::: Extrait du document :::

De la nature à l’assiette

FROM NATURE TO PLATE

L’itinéraire est ambitieux : atteindre le lac de tête du lac Brûlé, avec la possibilité de débusquer des truites mouchetées au calibre impressionnant, dans une zone qui n’a jamais été pêchée ou presque.

Ce lac de tête, baptisé « le lac secret » par nos deux aventuriers, est un endroit reculé auquel on peut accéder en traversant un autre lac et en faisant du canot-portage. Le programme de la journée est donc bien chargé. À peine le soleil levé, il est temps de prendre la route et d’emprunter la rivière Métabetchouan, qui prend sa source dans la Réserve des Laurentides. Là, Jean-Philippe apprend à lire la rivière, grâce aux conseils de Fred :

« J’ai appris à savoir à quel endroit les truites se tiennent dans la rivière. Fred m’a montré comment faire des lancers précis et déposer la mouche de façon naturelle. C’est un enseignement qui me sert encore aujourd’hui. »

En effet, Jean-Philippe, chef cuisinier de formation qui a travaillé plusieurs années en restauration, a développé ces dernières années, sa passion pour la pêche qu’il considère comme un art : « C’est gracieux et paisible. On dirait que la canne est une extension de notre bras. Et puis le feeling de prendre un poisson à la mouche, avec une canne beaucoup plus nerveuse, on a l’impression que c’est le combat du siècle même si le poisson est tout petit. C’est très surprenant et satisfaisant. »

Plus nos deux aventuriers se dirigent vers le « lac secret », plus le canot-portage se révèle ardu. De cette première expérience de portage, Jean-Philippe en garde un souvenir cocasse : « Il a fallu rebrousser chemin à plusieurs reprises à cause de la proximité des arbres pour se réaligner vers la bonne direction. Des fois, on se taquinait : Force un peu plus Fred, Travaille un peu plus fort JP. Notre patience a été écorchée, mais toujours en gardant le sourire. »

Enfin arrivés à leur destination, les deux compagnons de voyage s’émerveillent du spectacle de la nature. En plein mois de mai, le printemps s’installe petit à petit. Les feuilles s’épanouissent.

« C’était un petit lac entouré d’une forêt mixte. Il y avait beaucoup de conifères, les feuillus étaient d’un vert tendre, un peu croquant comme une laitue. »

::: Données de l'exercice :::

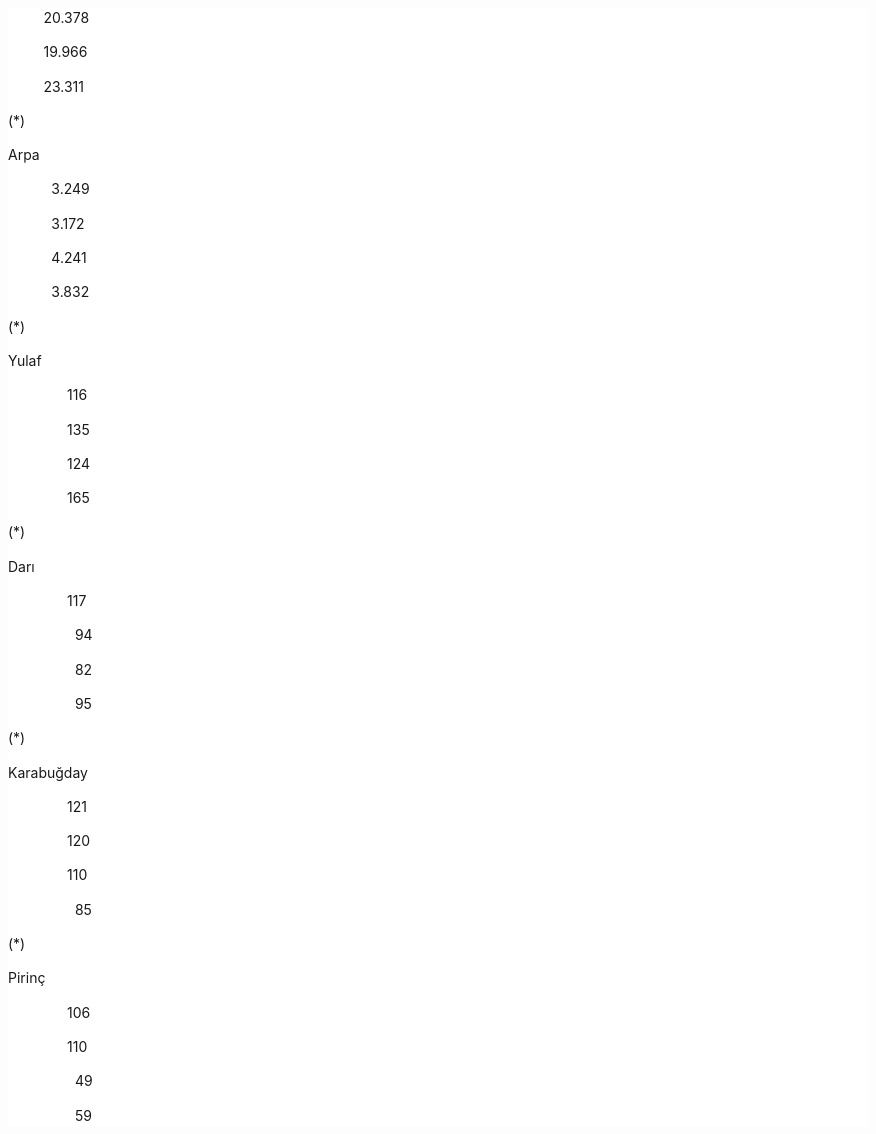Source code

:          20.378

         19.966

         23.311

(\*)

Arpa

           3.249

           3.172

           4.241

           3.832

(\*)

Yulaf

               116

               135

               124

               165

(\*)

Darı

               117

                 94

                 82

                 95

(\*)

Karabuğday

               121

               120

               110

                 85

(\*)

Pirinç

               106

               110

                 49

                 59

:::

Exercices à faire –
• a. Selon l'extrait, quelle rivière les deux aventuriers empruntent-ils dès le lever du soleil ?
• b. Recopiez tout le listing à l'identique, en laissant les images de côté.
Le listing n'a aucun lien avec l'extrait.

Réponses numérotées –
• a. La rivière Métabetchouan.

• b.
Source code

:          20.378

         19.966

         23.311

(\*)

Arpa

           3.249

           3.172

           4.241

           3.832

(\*)

Yulaf

               116

               135

               124

               165

(\*)

Darı

               117

                 94

                 82

                 95

(\*)

Karabuğday

               121

               120

               110

                 85

(\*)

Pirinç

               106

               110

                 49

                 59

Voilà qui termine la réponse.